When Daddy passed away a few months later, I had perfect peace.  Yes, I miss him.  But I have no regrets over our relationship or my treatment of him because I had shown him honor.  And though his reputation was as one that others won’t expect to see in heaven, I look forward to a reunion with him there. 

I am a living example of how honoring my Daddy who didn’t do right, ended up being a blessing to me.  
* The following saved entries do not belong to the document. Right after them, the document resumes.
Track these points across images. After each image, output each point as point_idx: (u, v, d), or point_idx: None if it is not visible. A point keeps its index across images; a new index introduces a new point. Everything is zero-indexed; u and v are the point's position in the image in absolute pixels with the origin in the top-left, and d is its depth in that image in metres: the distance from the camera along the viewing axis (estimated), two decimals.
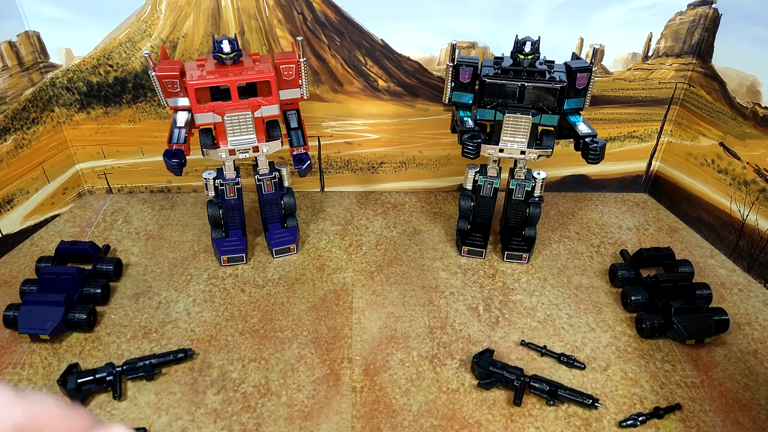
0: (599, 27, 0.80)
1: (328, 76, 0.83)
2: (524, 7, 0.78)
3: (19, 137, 0.78)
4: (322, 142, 0.89)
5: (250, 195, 0.88)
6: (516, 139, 0.68)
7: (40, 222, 0.84)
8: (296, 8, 0.78)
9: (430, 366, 0.62)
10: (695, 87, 0.84)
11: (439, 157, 0.91)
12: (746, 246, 0.77)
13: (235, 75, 0.64)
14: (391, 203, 0.91)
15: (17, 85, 0.77)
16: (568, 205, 0.92)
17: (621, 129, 0.89)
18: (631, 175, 0.95)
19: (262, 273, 0.75)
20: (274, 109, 0.67)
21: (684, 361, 0.63)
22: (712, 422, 0.56)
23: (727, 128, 0.79)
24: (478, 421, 0.56)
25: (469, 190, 0.76)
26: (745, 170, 0.76)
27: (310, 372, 0.60)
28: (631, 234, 0.85)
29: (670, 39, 0.82)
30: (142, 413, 0.56)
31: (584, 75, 0.65)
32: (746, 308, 0.71)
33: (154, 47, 0.79)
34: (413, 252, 0.79)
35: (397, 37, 0.80)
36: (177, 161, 0.64)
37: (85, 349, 0.63)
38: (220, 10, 0.77)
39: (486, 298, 0.71)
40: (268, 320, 0.67)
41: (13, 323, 0.63)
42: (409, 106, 0.86)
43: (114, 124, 0.85)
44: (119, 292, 0.71)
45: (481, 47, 0.81)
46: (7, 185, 0.77)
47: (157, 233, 0.83)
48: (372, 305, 0.70)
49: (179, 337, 0.64)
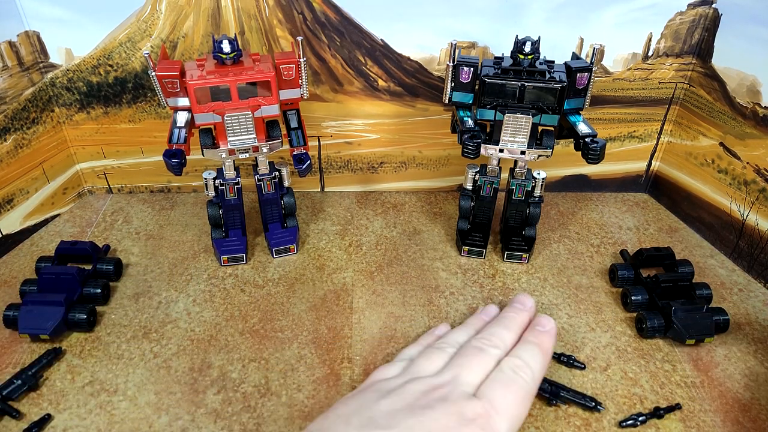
0: (599, 27, 0.80)
1: (328, 76, 0.83)
2: (524, 7, 0.78)
3: (19, 137, 0.78)
4: (322, 142, 0.89)
5: (250, 195, 0.88)
6: (516, 139, 0.68)
7: (40, 222, 0.84)
8: (296, 8, 0.78)
9: None
10: (695, 87, 0.84)
11: (439, 157, 0.91)
12: (746, 246, 0.77)
13: (235, 75, 0.64)
14: (391, 203, 0.91)
15: (17, 85, 0.77)
16: (568, 205, 0.92)
17: (621, 129, 0.89)
18: (631, 175, 0.95)
19: (262, 273, 0.75)
20: (274, 109, 0.67)
21: (684, 361, 0.63)
22: (712, 422, 0.56)
23: (727, 128, 0.79)
24: None
25: (469, 190, 0.76)
26: (745, 170, 0.76)
27: (310, 372, 0.60)
28: (631, 234, 0.85)
29: (670, 39, 0.82)
30: (142, 413, 0.56)
31: (584, 75, 0.65)
32: (746, 308, 0.71)
33: (154, 47, 0.79)
34: (413, 252, 0.79)
35: (397, 37, 0.80)
36: (177, 161, 0.64)
37: (85, 349, 0.63)
38: (220, 10, 0.77)
39: (486, 298, 0.71)
40: (268, 320, 0.67)
41: (13, 323, 0.63)
42: (409, 106, 0.86)
43: (114, 124, 0.85)
44: (119, 292, 0.71)
45: (481, 47, 0.81)
46: (7, 185, 0.77)
47: (157, 233, 0.83)
48: (372, 305, 0.70)
49: (179, 337, 0.64)
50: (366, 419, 0.44)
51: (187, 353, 0.63)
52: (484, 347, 0.53)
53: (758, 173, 0.74)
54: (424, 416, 0.44)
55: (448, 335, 0.58)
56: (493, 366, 0.51)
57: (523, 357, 0.51)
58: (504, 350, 0.53)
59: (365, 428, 0.43)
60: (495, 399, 0.46)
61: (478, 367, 0.50)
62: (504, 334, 0.55)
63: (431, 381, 0.48)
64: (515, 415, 0.47)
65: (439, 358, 0.53)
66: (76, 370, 0.60)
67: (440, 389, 0.47)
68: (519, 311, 0.59)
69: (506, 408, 0.46)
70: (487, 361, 0.51)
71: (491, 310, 0.63)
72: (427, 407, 0.45)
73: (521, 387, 0.49)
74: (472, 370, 0.50)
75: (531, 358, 0.52)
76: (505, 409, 0.46)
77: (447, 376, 0.49)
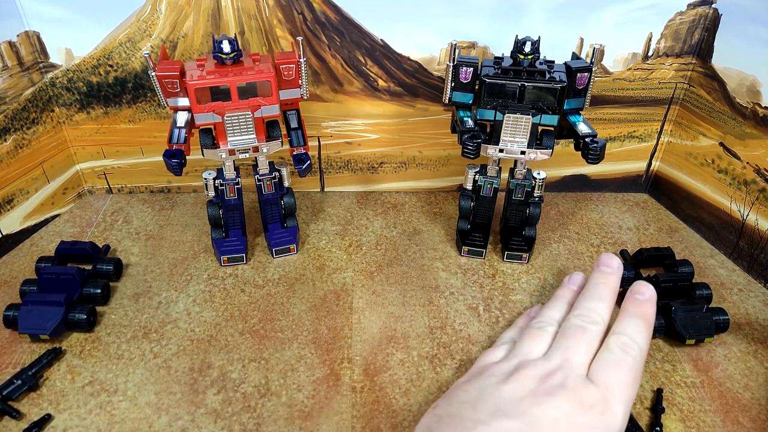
0: (599, 27, 0.80)
1: (328, 76, 0.83)
2: (524, 7, 0.78)
3: (19, 137, 0.78)
4: (322, 142, 0.89)
5: (250, 195, 0.88)
6: (516, 139, 0.68)
7: (40, 222, 0.84)
8: (296, 8, 0.78)
9: (430, 366, 0.61)
10: (695, 87, 0.84)
11: (439, 157, 0.91)
12: (746, 246, 0.77)
13: (235, 75, 0.64)
14: (391, 203, 0.91)
15: (17, 85, 0.77)
16: (568, 205, 0.92)
17: (621, 129, 0.89)
18: (631, 175, 0.95)
19: (262, 273, 0.75)
20: (274, 109, 0.67)
21: (684, 361, 0.63)
22: (712, 422, 0.56)
23: (727, 128, 0.79)
24: None
25: (469, 190, 0.76)
26: (745, 170, 0.76)
27: (310, 372, 0.60)
28: (631, 234, 0.85)
29: (670, 39, 0.82)
30: (142, 413, 0.56)
31: (584, 75, 0.65)
32: (746, 308, 0.71)
33: (154, 47, 0.79)
34: (413, 252, 0.79)
35: (397, 37, 0.80)
36: (177, 161, 0.64)
37: (85, 349, 0.63)
38: (220, 10, 0.77)
39: (486, 298, 0.71)
40: (268, 320, 0.67)
41: (13, 323, 0.63)
42: (409, 106, 0.86)
43: (114, 124, 0.85)
44: (119, 292, 0.71)
45: (481, 47, 0.81)
46: (7, 185, 0.77)
47: (157, 233, 0.83)
48: (372, 305, 0.70)
49: (179, 337, 0.64)
50: (493, 407, 0.45)
51: (187, 353, 0.63)
52: (585, 325, 0.52)
53: (758, 173, 0.74)
54: (548, 404, 0.45)
55: (543, 313, 0.58)
56: (597, 343, 0.51)
57: (628, 333, 0.51)
58: (604, 324, 0.53)
59: (495, 416, 0.44)
60: (609, 382, 0.47)
61: (585, 347, 0.50)
62: (600, 306, 0.54)
63: (544, 366, 0.49)
64: (629, 396, 0.47)
65: (542, 339, 0.53)
66: (76, 370, 0.60)
67: (556, 374, 0.47)
68: (607, 275, 0.58)
69: (621, 390, 0.47)
70: (591, 339, 0.51)
71: (578, 278, 0.62)
72: (548, 394, 0.45)
73: (631, 367, 0.49)
74: (579, 350, 0.50)
75: (636, 333, 0.51)
76: (619, 391, 0.47)
77: (557, 359, 0.49)
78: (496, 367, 0.51)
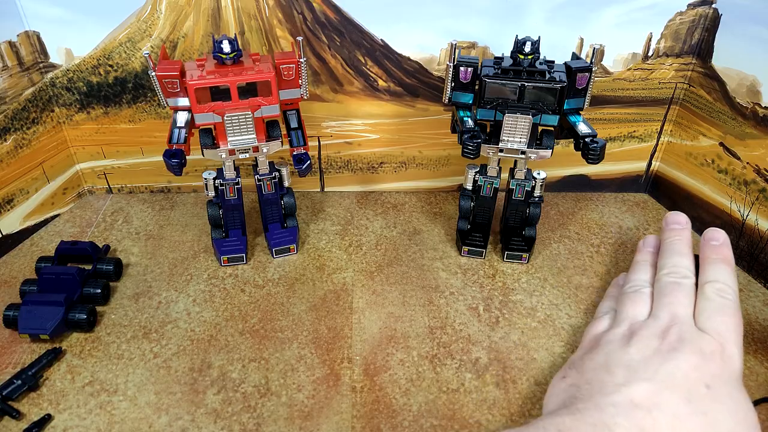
0: (599, 27, 0.80)
1: (328, 76, 0.83)
2: (524, 7, 0.78)
3: (19, 137, 0.78)
4: (322, 142, 0.89)
5: (250, 195, 0.88)
6: (516, 139, 0.68)
7: (40, 222, 0.84)
8: (296, 8, 0.78)
9: (430, 366, 0.62)
10: (695, 87, 0.84)
11: (439, 157, 0.91)
12: (746, 246, 0.77)
13: (235, 75, 0.64)
14: (391, 203, 0.91)
15: (17, 85, 0.77)
16: (568, 205, 0.92)
17: (621, 129, 0.89)
18: (631, 175, 0.95)
19: (262, 273, 0.75)
20: (274, 109, 0.67)
21: None
22: None
23: (727, 128, 0.79)
24: (478, 421, 0.56)
25: (469, 190, 0.76)
26: (745, 170, 0.76)
27: (310, 372, 0.60)
28: (631, 234, 0.85)
29: (670, 39, 0.82)
30: (142, 413, 0.56)
31: (584, 75, 0.65)
32: (746, 308, 0.71)
33: (154, 47, 0.79)
34: (413, 252, 0.79)
35: (397, 37, 0.80)
36: (177, 161, 0.64)
37: (85, 349, 0.63)
38: (220, 10, 0.77)
39: (486, 298, 0.71)
40: (268, 320, 0.67)
41: (13, 323, 0.63)
42: (409, 106, 0.86)
43: (114, 124, 0.85)
44: (119, 292, 0.71)
45: (481, 47, 0.81)
46: (7, 185, 0.77)
47: (157, 233, 0.83)
48: (372, 305, 0.70)
49: (179, 337, 0.64)
50: (625, 369, 0.46)
51: (187, 353, 0.63)
52: (677, 280, 0.55)
53: (758, 173, 0.74)
54: (676, 360, 0.46)
55: (632, 278, 0.60)
56: (693, 295, 0.53)
57: (719, 278, 0.53)
58: (693, 276, 0.55)
59: (632, 379, 0.45)
60: (719, 328, 0.48)
61: (686, 299, 0.52)
62: (684, 261, 0.57)
63: (656, 324, 0.50)
64: (740, 338, 0.49)
65: (643, 300, 0.55)
66: (76, 370, 0.60)
67: (671, 330, 0.49)
68: (680, 231, 0.61)
69: (731, 334, 0.48)
70: (688, 292, 0.53)
71: (652, 240, 0.65)
72: (673, 350, 0.47)
73: (733, 309, 0.51)
74: (683, 304, 0.52)
75: (725, 276, 0.53)
76: (730, 335, 0.48)
77: (665, 316, 0.51)
78: (610, 334, 0.52)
But if you have one of those other kind of fathers, Praise God.  In either case, God has a blessing for you if you take care to treat your Daddy right.  Be encouraged. 

 
+++++

 
Happy Father’s Day to Daddies everywhere and all men who embrace the role of shaping young lives and raising up children in the way they should go.  You are our heroes!  God bless you!

 

Friday, June 12, 2015

Prizes and Rewards

‘“For I will surely deliver you … but your life shall be as a prize (reward) to you, because you have put your trust in Me,” says the Lord.’  Jeremiah 39:18
 
When people see me, many say the most obvious thing about me is my smile.  I smile because I have peace in my life and I have joy.  Peace and joy are good things!!  These good things are prizes and rewards from God that add fulfillment to my life.  Why is God rewarding me?  It’s not because I’m any more special or He loves me more than anyone else.  He rewards me simply because I choose to Trust Him!  I like prizes and rewards so I made the conscious, deliberate decision -- I choose to trust Him.  
 
 
A person’s life is made up of a culmination of their choices.  But of course, there are some things that happen that we don’t choose.  John 16:33 tells us that in this world we will have tribulation.  It is a fact, bad stuff is going to happen.  But how we choose how to respond to that stuff, those situations, and those people who caused them will make the difference in our lives.  Choose to trust God enough to handle the unpleasant things (and unpleasant people) according to the way He teaches us to handle them in His word.  You will have some hard times, but they won’t be the things that define you.  AND you will be rewarded for your trust.
 
When we trust and keep choosing to trust, it becomes a lifestyle.  That’s what we want.  I don’t claim to be perfect at it.  I admit that I find it easier to trust in some areas than others.  But the more you trust, the more you will see the result of that trust - the more you’ll be rewarded and the more you will want to trust.  The more you do it, the easier it becomes.
 
Do you need changes in your life? 
o   Make the decision - CHOOSE to trust the Lord enough to handle things according to His word.  Handle things the way He says they should be handled.  It may defy natural logic and it may be unpopular, but know that He is the omnipotent one who sees from the beginning to the end.  He knows how to work things out for your good.
o   Speak your choice to trust the Lord.  Declare it.  Confess it regularly.  The more you say what you've chosen, the more trusting God will become a natural part of you.
o   Remind yourself of past and current blessings.  God can be trusted if we have the courage to give ourselves over to Him.  It’s when we go off on our own that we find ourselves stressed and in trouble. 
o   Encourage yourself in the Lord.  Spend time with Him in prayer, praise and worship.  Study His word.
 
Doing these things will cause you to develop a lifestyle of trust in God.  His rewards will follow.  HE PROMISED!!!!